→ Auszug aus Datensatz:
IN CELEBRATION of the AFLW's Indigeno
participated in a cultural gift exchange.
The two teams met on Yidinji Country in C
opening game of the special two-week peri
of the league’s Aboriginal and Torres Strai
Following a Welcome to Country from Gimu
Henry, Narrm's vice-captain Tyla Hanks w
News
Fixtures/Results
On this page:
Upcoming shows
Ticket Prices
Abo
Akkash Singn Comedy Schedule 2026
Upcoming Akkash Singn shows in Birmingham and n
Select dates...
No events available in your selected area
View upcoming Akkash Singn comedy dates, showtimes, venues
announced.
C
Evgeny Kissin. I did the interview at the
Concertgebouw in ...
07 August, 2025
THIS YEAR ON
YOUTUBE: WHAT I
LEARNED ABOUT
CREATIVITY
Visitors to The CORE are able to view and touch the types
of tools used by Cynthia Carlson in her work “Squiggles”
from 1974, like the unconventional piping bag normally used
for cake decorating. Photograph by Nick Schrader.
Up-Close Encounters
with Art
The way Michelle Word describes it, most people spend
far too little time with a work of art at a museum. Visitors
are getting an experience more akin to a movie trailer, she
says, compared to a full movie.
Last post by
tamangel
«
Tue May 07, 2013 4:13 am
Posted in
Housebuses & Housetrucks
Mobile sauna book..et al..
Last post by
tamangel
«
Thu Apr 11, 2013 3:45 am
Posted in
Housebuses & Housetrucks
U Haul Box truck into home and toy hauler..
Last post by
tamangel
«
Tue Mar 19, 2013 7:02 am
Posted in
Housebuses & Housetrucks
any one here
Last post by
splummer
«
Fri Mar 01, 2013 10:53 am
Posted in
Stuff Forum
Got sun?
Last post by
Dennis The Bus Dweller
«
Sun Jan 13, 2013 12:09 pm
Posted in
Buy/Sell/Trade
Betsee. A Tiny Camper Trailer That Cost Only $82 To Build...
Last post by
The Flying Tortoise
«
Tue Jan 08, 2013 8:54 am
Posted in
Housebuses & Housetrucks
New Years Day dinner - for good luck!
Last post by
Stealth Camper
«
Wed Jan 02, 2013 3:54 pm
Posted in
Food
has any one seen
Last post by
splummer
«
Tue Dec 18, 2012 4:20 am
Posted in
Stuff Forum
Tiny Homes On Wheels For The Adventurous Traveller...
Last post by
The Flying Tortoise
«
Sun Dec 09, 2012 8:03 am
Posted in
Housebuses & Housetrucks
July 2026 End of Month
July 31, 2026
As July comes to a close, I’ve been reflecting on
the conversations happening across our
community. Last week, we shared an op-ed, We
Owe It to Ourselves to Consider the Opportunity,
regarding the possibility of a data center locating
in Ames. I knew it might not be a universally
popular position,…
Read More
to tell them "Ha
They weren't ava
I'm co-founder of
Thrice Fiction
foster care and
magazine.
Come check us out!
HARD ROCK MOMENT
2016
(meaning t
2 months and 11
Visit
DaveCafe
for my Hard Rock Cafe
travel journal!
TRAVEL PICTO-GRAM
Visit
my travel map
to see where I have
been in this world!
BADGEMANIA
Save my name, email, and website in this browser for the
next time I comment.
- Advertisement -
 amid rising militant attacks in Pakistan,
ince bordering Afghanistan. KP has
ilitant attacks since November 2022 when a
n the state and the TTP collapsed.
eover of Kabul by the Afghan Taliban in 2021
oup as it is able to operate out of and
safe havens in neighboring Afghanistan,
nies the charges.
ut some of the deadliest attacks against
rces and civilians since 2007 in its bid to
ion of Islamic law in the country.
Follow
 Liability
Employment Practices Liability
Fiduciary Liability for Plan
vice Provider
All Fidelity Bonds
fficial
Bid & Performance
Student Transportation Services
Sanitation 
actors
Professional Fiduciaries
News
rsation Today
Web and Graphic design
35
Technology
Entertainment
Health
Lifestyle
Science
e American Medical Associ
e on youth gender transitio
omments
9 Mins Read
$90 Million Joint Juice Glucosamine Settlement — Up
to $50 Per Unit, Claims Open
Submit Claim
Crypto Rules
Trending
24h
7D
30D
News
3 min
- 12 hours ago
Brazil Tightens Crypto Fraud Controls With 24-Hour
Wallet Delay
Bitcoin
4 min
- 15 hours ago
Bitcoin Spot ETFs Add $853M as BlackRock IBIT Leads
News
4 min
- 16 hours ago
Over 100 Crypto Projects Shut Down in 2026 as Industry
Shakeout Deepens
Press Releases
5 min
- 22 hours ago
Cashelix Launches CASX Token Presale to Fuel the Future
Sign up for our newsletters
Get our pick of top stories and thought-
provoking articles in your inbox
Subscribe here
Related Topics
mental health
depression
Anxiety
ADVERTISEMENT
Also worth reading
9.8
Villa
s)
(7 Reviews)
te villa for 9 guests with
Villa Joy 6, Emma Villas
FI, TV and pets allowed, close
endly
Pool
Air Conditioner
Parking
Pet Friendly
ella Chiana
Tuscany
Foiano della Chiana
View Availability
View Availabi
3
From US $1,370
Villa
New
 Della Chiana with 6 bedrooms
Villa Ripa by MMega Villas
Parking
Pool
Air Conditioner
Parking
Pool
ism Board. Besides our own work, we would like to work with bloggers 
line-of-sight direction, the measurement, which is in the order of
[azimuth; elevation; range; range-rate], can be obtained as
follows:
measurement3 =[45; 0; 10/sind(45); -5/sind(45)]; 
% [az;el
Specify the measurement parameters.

→ Zur Aufgabe:
Forme das Material von seinem Anfang bis einschließlich der Zeile mit „Sun Dec 09, 2012 8:03 am“ in eine nummerierte Liste um und lass dabei Leerzeilen weg.

→ Lösung:
1. IN CELEBRATION of the AFLW's Indigeno
2. participated in a cultural gift exchange.
3. The two teams met on Yidinji Country in C
4. opening game of the special two-week peri
5. of the league’s Aboriginal and Torres Strai
6. Following a Welcome to Country from Gimu
7. Henry, Narrm's vice-captain Tyla Hanks w
8. News
9. Fixtures/Results
10. On this page:
11. Upcoming shows
12. Ticket Prices
13. Abo
14. Akkash Singn Comedy Schedule 2026
15. Upcoming Akkash Singn shows in Birmingham and n
16. Select dates...
17. No events available in your selected area
18. View upcoming Akkash Singn comedy dates, showtimes, venues
19. announced.
20. C
21. Evgeny Kissin. I did the interview at the
22. Concertgebouw in ...
23. 07 August, 2025
24. THIS YEAR ON
25. YOUTUBE: WHAT I
26. LEARNED ABOUT
27. CREATIVITY
28. Visitors to The CORE are able to view and touch the types
29. of tools used by Cynthia Carlson in her work “Squiggles”
30. from 1974, like the unconventional piping bag normally used
31. for cake decorating. Photograph by Nick Schrader.
32. Up-Close Encounters
33. with Art
34. The way Michelle Word describes it, most people spend
35. far too little time with a work of art at a museum. Visitors
36. are getting an experience more akin to a movie trailer, she
37. says, compared to a full movie.
38. Last post by
39. tamangel
40. «
41. Tue May 07, 2013 4:13 am
42. Posted in
43. Housebuses & Housetrucks
44. Mobile sauna book..et al..
45. Last post by
46. tamangel
47. «
48. Thu Apr 11, 2013 3:45 am
49. Posted in
50. Housebuses & Housetrucks
51. U Haul Box truck into home and toy hauler..
52. Last post by
53. tamangel
54. «
55. Tue Mar 19, 2013 7:02 am
56. Posted in
57. Housebuses & Housetrucks
58. any one here
59. Last post by
60. splummer
61. «
62. Fri Mar 01, 2013 10:53 am
63. Posted in
64. Stuff Forum
65. Got sun?
66. Last post by
67. Dennis The Bus Dweller
68. «
69. Sun Jan 13, 2013 12:09 pm
70. Posted in
71. Buy/Sell/Trade
72. Betsee. A Tiny Camper Trailer That Cost Only $82 To Build...
73. Last post by
74. The Flying Tortoise
75. «
76. Tue Jan 08, 2013 8:54 am
77. Posted in
78. Housebuses & Housetrucks
79. New Years Day dinner - for good luck!
80. Last post by
81. Stealth Camper
82. «
83. Wed Jan 02, 2013 3:54 pm
84. Posted in
85. Food
86. has any one seen
87. Last post by
88. splummer
89. «
90. Tue Dec 18, 2012 4:20 am
91. Posted in
92. Stuff Forum
93. Tiny Homes On Wheels For The Adventurous Traveller...
94. Last post by
95. The Flying Tortoise
96. «
97. Sun Dec 09, 2012 8:03 am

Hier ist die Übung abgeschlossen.